▼

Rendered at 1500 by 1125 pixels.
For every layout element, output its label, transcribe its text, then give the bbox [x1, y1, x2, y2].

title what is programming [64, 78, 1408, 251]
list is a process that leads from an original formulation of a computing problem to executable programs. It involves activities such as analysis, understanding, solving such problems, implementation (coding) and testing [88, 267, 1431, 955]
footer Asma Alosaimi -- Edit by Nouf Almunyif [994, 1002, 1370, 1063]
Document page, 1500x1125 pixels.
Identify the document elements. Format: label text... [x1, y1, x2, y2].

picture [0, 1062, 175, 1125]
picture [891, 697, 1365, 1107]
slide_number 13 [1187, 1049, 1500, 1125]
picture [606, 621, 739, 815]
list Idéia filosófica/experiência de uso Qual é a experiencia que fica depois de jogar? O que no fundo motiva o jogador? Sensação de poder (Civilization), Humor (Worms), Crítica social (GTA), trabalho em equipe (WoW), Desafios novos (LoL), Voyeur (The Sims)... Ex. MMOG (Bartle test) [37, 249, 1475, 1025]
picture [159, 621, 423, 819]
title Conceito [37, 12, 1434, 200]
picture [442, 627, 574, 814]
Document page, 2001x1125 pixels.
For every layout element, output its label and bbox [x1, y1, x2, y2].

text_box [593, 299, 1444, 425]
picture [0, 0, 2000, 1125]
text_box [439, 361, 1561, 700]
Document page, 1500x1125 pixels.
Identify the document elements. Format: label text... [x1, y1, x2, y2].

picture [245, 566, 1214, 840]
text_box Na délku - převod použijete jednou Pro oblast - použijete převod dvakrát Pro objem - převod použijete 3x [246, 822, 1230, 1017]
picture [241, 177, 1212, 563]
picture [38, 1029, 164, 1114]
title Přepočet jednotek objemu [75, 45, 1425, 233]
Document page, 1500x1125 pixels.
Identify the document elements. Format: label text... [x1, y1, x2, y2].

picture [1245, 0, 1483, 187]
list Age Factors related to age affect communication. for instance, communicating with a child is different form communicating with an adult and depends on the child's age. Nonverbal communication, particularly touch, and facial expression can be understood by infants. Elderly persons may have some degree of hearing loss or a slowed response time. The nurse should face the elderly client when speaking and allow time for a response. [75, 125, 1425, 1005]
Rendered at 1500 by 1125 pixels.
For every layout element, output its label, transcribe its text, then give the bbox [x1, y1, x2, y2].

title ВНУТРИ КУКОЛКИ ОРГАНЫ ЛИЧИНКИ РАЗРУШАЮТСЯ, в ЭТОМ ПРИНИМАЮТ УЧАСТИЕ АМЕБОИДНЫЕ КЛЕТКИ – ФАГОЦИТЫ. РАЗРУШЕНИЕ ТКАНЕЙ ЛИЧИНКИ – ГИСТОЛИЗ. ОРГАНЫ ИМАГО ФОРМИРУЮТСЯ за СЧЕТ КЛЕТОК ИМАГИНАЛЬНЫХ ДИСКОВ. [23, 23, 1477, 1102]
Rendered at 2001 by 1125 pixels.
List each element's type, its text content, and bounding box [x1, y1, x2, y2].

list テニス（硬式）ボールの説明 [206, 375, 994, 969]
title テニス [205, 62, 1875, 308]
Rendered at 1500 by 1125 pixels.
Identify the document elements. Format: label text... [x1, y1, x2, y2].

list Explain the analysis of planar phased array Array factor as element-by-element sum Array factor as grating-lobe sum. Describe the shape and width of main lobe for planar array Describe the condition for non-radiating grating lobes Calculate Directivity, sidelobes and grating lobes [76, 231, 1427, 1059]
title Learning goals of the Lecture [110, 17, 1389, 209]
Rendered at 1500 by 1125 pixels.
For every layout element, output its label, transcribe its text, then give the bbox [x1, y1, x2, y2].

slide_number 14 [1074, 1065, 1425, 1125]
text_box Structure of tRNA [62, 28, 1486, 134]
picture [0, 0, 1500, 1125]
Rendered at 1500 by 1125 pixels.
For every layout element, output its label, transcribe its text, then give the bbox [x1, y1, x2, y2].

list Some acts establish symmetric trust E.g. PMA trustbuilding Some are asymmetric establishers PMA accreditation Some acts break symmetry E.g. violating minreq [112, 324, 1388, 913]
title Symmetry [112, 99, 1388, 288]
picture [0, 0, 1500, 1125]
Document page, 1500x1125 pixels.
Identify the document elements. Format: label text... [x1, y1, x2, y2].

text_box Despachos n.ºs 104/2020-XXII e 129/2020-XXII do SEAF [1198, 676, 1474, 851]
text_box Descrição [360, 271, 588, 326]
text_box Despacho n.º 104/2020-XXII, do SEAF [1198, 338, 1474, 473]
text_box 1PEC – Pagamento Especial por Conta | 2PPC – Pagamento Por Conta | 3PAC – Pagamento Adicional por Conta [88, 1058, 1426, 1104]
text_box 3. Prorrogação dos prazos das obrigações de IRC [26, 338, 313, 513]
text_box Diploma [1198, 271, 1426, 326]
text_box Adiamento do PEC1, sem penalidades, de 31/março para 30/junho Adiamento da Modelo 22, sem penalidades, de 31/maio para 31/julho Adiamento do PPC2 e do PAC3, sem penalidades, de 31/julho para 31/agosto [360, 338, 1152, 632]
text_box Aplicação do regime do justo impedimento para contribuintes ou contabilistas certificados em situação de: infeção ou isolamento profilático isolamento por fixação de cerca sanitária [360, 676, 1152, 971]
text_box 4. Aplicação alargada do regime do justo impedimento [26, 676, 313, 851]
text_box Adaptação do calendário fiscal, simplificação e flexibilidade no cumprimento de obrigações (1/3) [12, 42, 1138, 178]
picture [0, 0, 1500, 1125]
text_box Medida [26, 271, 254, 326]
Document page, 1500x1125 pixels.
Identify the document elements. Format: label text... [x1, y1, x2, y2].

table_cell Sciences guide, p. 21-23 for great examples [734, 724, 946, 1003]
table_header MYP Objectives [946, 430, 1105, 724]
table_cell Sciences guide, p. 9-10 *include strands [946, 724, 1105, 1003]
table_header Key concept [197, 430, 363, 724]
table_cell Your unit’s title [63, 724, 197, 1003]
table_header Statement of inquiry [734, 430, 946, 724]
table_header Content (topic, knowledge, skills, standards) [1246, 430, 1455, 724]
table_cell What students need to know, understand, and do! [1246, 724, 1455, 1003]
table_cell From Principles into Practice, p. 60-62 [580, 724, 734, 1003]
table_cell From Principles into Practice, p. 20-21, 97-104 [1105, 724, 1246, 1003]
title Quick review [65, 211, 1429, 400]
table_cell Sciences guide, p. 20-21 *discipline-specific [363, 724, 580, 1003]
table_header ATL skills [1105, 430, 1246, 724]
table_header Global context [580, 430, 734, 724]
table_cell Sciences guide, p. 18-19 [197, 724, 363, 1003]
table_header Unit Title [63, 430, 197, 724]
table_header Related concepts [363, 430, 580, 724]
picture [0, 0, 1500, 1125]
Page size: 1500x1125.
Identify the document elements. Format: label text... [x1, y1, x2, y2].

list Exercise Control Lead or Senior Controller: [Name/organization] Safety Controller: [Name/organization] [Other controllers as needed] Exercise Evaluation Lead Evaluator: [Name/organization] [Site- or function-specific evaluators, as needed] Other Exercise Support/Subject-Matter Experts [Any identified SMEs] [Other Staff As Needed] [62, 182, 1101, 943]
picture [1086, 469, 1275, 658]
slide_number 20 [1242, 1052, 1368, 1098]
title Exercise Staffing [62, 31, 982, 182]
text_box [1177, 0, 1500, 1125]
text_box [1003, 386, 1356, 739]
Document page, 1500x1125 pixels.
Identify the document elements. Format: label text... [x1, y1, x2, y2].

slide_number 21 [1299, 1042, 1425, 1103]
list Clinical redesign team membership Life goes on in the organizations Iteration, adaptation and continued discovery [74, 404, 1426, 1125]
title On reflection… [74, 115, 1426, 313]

▲

__Try it__. Word for word, write out every record in the listing.

__Written solution__.
Rendered at 1500 by 1125 pixels.
For every layout element, output its label, transcribe its text, then give the bbox [x1, y1, x2, y2].

title what is programming [64, 78, 1408, 251]
list is a process that leads from an original formulation of a computing problem to executable programs. It involves activities such as analysis, understanding, solving such problems, implementation (coding) and testing [88, 267, 1431, 955]
footer Asma Alosaimi -- Edit by Nouf Almunyif [994, 1002, 1370, 1063]
Document page, 1500x1125 pixels.
Identify the document elements. Format: label text... [x1, y1, x2, y2].

picture [0, 1062, 175, 1125]
picture [891, 697, 1365, 1107]
slide_number 13 [1187, 1049, 1500, 1125]
picture [606, 621, 739, 815]
list Idéia filosófica/experiência de uso Qual é a experiencia que fica depois de jogar? O que no fundo motiva o jogador? Sensação de poder (Civilization), Humor (Worms), Crítica social (GTA), trabalho em equipe (WoW), Desafios novos (LoL), Voyeur (The Sims)... Ex. MMOG (Bartle test) [37, 249, 1475, 1025]
picture [159, 621, 423, 819]
title Conceito [37, 12, 1434, 200]
picture [442, 627, 574, 814]
Document page, 2001x1125 pixels.
For every layout element, output its label and bbox [x1, y1, x2, y2].

text_box [593, 299, 1444, 425]
picture [0, 0, 2000, 1125]
text_box [439, 361, 1561, 700]
Document page, 1500x1125 pixels.
Identify the document elements. Format: label text... [x1, y1, x2, y2].

picture [245, 566, 1214, 840]
text_box Na délku - převod použijete jednou Pro oblast - použijete převod dvakrát Pro objem - převod použijete 3x [246, 822, 1230, 1017]
picture [241, 177, 1212, 563]
picture [38, 1029, 164, 1114]
title Přepočet jednotek objemu [75, 45, 1425, 233]
Document page, 1500x1125 pixels.
Identify the document elements. Format: label text... [x1, y1, x2, y2].

picture [1245, 0, 1483, 187]
list Age Factors related to age affect communication. for instance, communicating with a child is different form communicating with an adult and depends on the child's age. Nonverbal communication, particularly touch, and facial expression can be understood by infants. Elderly persons may have some degree of hearing loss or a slowed response time. The nurse should face the elderly client when speaking and allow time for a response. [75, 125, 1425, 1005]
Rendered at 1500 by 1125 pixels.
For every layout element, output its label, transcribe its text, then give the bbox [x1, y1, x2, y2].

title ВНУТРИ КУКОЛКИ ОРГАНЫ ЛИЧИНКИ РАЗРУШАЮТСЯ, в ЭТОМ ПРИНИМАЮТ УЧАСТИЕ АМЕБОИДНЫЕ КЛЕТКИ – ФАГОЦИТЫ. РАЗРУШЕНИЕ ТКАНЕЙ ЛИЧИНКИ – ГИСТОЛИЗ. ОРГАНЫ ИМАГО ФОРМИРУЮТСЯ за СЧЕТ КЛЕТОК ИМАГИНАЛЬНЫХ ДИСКОВ. [23, 23, 1477, 1102]
Rendered at 2001 by 1125 pixels.
List each element's type, its text content, and bounding box [x1, y1, x2, y2].

list テニス（硬式）ボールの説明 [206, 375, 994, 969]
title テニス [205, 62, 1875, 308]
Rendered at 1500 by 1125 pixels.
Identify the document elements. Format: label text... [x1, y1, x2, y2].

list Explain the analysis of planar phased array Array factor as element-by-element sum Array factor as grating-lobe sum. Describe the shape and width of main lobe for planar array Describe the condition for non-radiating grating lobes Calculate Directivity, sidelobes and grating lobes [76, 231, 1427, 1059]
title Learning goals of the Lecture [110, 17, 1389, 209]
Rendered at 1500 by 1125 pixels.
For every layout element, output its label, transcribe its text, then give the bbox [x1, y1, x2, y2].

slide_number 14 [1074, 1065, 1425, 1125]
text_box Structure of tRNA [62, 28, 1486, 134]
picture [0, 0, 1500, 1125]
Rendered at 1500 by 1125 pixels.
For every layout element, output its label, transcribe its text, then give the bbox [x1, y1, x2, y2].

list Some acts establish symmetric trust E.g. PMA trustbuilding Some are asymmetric establishers PMA accreditation Some acts break symmetry E.g. violating minreq [112, 324, 1388, 913]
title Symmetry [112, 99, 1388, 288]
picture [0, 0, 1500, 1125]
Document page, 1500x1125 pixels.
Identify the document elements. Format: label text... [x1, y1, x2, y2].

text_box Despachos n.ºs 104/2020-XXII e 129/2020-XXII do SEAF [1198, 676, 1474, 851]
text_box Descrição [360, 271, 588, 326]
text_box Despacho n.º 104/2020-XXII, do SEAF [1198, 338, 1474, 473]
text_box 1PEC – Pagamento Especial por Conta | 2PPC – Pagamento Por Conta | 3PAC – Pagamento Adicional por Conta [88, 1058, 1426, 1104]
text_box 3. Prorrogação dos prazos das obrigações de IRC [26, 338, 313, 513]
text_box Diploma [1198, 271, 1426, 326]
text_box Adiamento do PEC1, sem penalidades, de 31/março para 30/junho Adiamento da Modelo 22, sem penalidades, de 31/maio para 31/julho Adiamento do PPC2 e do PAC3, sem penalidades, de 31/julho para 31/agosto [360, 338, 1152, 632]
text_box Aplicação do regime do justo impedimento para contribuintes ou contabilistas certificados em situação de: infeção ou isolamento profilático isolamento por fixação de cerca sanitária [360, 676, 1152, 971]
text_box 4. Aplicação alargada do regime do justo impedimento [26, 676, 313, 851]
text_box Adaptação do calendário fiscal, simplificação e flexibilidade no cumprimento de obrigações (1/3) [12, 42, 1138, 178]
picture [0, 0, 1500, 1125]
text_box Medida [26, 271, 254, 326]
Document page, 1500x1125 pixels.
Identify the document elements. Format: label text... [x1, y1, x2, y2].

table_cell Sciences guide, p. 21-23 for great examples [734, 724, 946, 1003]
table_header MYP Objectives [946, 430, 1105, 724]
table_cell Sciences guide, p. 9-10 *include strands [946, 724, 1105, 1003]
table_header Key concept [197, 430, 363, 724]
table_cell Your unit’s title [63, 724, 197, 1003]
table_header Statement of inquiry [734, 430, 946, 724]
table_header Content (topic, knowledge, skills, standards) [1246, 430, 1455, 724]
table_cell What students need to know, understand, and do! [1246, 724, 1455, 1003]
table_cell From Principles into Practice, p. 60-62 [580, 724, 734, 1003]
table_cell From Principles into Practice, p. 20-21, 97-104 [1105, 724, 1246, 1003]
title Quick review [65, 211, 1429, 400]
table_cell Sciences guide, p. 20-21 *discipline-specific [363, 724, 580, 1003]
table_header ATL skills [1105, 430, 1246, 724]
table_header Global context [580, 430, 734, 724]
table_cell Sciences guide, p. 18-19 [197, 724, 363, 1003]
table_header Unit Title [63, 430, 197, 724]
table_header Related concepts [363, 430, 580, 724]
picture [0, 0, 1500, 1125]
Page size: 1500x1125.
Identify the document elements. Format: label text... [x1, y1, x2, y2].

list Exercise Control Lead or Senior Controller: [Name/organization] Safety Controller: [Name/organization] [Other controllers as needed] Exercise Evaluation Lead Evaluator: [Name/organization] [Site- or function-specific evaluators, as needed] Other Exercise Support/Subject-Matter Experts [Any identified SMEs] [Other Staff As Needed] [62, 182, 1101, 943]
picture [1086, 469, 1275, 658]
slide_number 20 [1242, 1052, 1368, 1098]
title Exercise Staffing [62, 31, 982, 182]
text_box [1177, 0, 1500, 1125]
text_box [1003, 386, 1356, 739]
Document page, 1500x1125 pixels.
Identify the document elements. Format: label text... [x1, y1, x2, y2].

slide_number 21 [1299, 1042, 1425, 1103]
list Clinical redesign team membership Life goes on in the organizations Iteration, adaptation and continued discovery [74, 404, 1426, 1125]
title On reflection… [74, 115, 1426, 313]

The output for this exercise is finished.